*** Opening DATASET EXTRACT ***
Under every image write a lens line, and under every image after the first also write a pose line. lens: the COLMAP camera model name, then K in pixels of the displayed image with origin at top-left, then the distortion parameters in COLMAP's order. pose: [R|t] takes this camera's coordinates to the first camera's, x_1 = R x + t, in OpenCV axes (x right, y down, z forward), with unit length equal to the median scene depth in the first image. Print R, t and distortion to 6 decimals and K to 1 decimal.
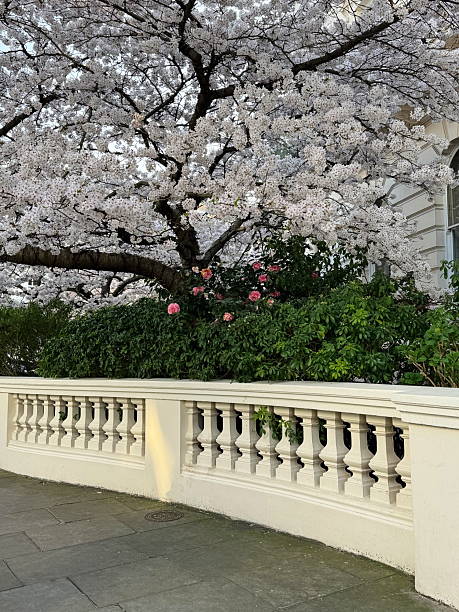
lens RADIAL K [[568.2, 0, 229.5], [0, 568.2, 306.0], [0, 0, 1]] dist [0.122859, -0.166901]
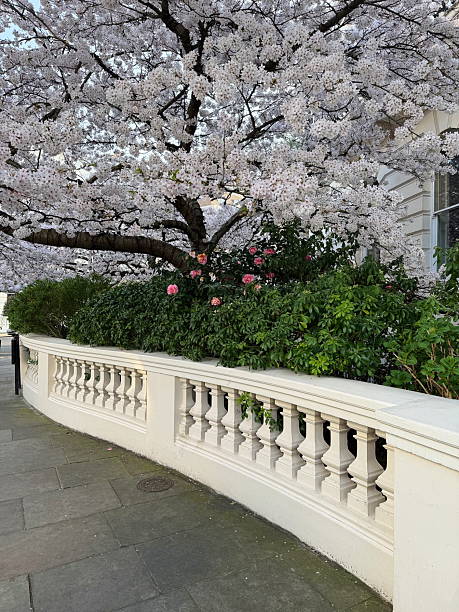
lens RADIAL K [[404.2, 0, 229.5], [0, 404.2, 308.0], [0, 0, 1]] dist [0.065236, -0.060528]
pose [[0.997176, 0.016656, -0.073225, 0.074792], [-0.009837, 0.995663, 0.092515, -0.036061], [0.074448, -0.091534, 0.993015, 0.274850]]
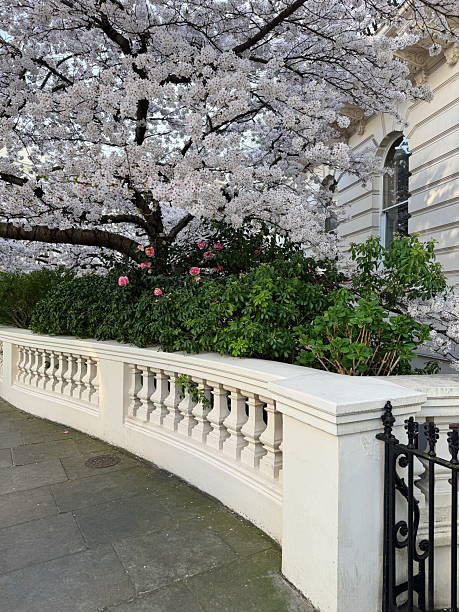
lens RADIAL K [[404.7, 0, 229.5], [0, 404.7, 306.0], [0, 0, 1]] dist [0.066231, -0.062013]
pose [[0.999104, 0.017862, -0.038373, 0.165792], [-0.013874, 0.994711, 0.101775, -0.034953], [0.039988, -0.101152, 0.994067, 0.215544]]
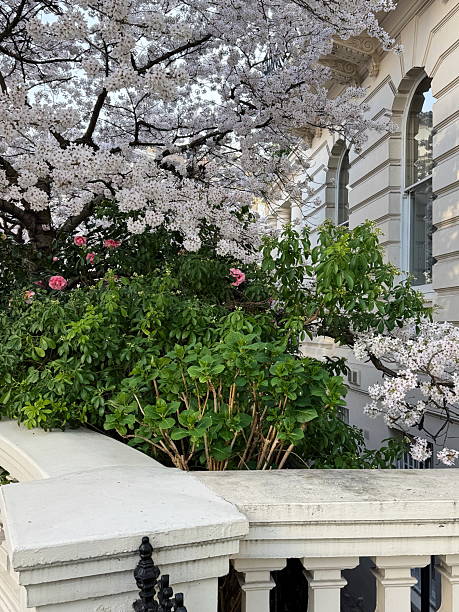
lens RADIAL K [[568.2, 0, 229.5], [0, 568.2, 306.0], [0, 0, 1]] dist [0.122859, -0.166901]
pose [[0.994362, 0.015848, -0.104850, 0.380166], [-0.010153, 0.998455, 0.054622, -0.033906], [0.105554, -0.053250, 0.992987, 0.338815]]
*** Closing DATASET EXTRACT ***
TASK ITEM: Arrange the listing above as a two-column CSV with the header instruction,answer and one row per block. Put the block's text in the instruction field and its answer in the answer field, quote each field, replace line breaks with spaces, and leave out the pictures.

RESPONSE TO THIS EXERCISE:
instruction,answer
"Under every image write a lens line, and under every image after the first also write a pose line. lens: the COLMAP camera model name, then K in pixels of the displayed image with origin at top-left, then the distortion parameters in COLMAP's order. pose: [R|t] takes this camera's coordinates to the first camera's, x_1 = R x + t, in OpenCV axes (x right, y down, z forward), with unit length equal to the median scene depth in the first image. Print R, t and distortion to 6 decimals and K to 1 decimal.","lens RADIAL K [[568.2, 0, 229.5], [0, 568.2, 306.0], [0, 0, 1]] dist [0.122859, -0.166901] lens RADIAL K [[404.2, 0, 229.5], [0, 404.2, 308.0], [0, 0, 1]] dist [0.065236, -0.060528] pose [[0.997176, 0.016656, -0.073225, 0.074792], [-0.009837, 0.995663, 0.092515, -0.036061], [0.074448, -0.091534, 0.993015, 0.274850]] lens RADIAL K [[404.7, 0, 229.5], [0, 404.7, 306.0], [0, 0, 1]] dist [0.066231, -0.062013] pose [[0.999104, 0.017862, -0.038373, 0.165792], [-0.013874, 0.994711, 0.101775, -0.034953], [0.039988, -0.101152, 0.994067, 0.215544]] lens RADIAL K [[568.2, 0, 229.5], [0, 568.2, 306.0], [0, 0, 1]] dist [0.122859, -0.166901] pose [[0.994362, 0.015848, -0.104850, 0.380166], [-0.010153, 0.998455, 0.054622, -0.033906], [0.105554, -0.053250, 0.992987, 0.338815]]"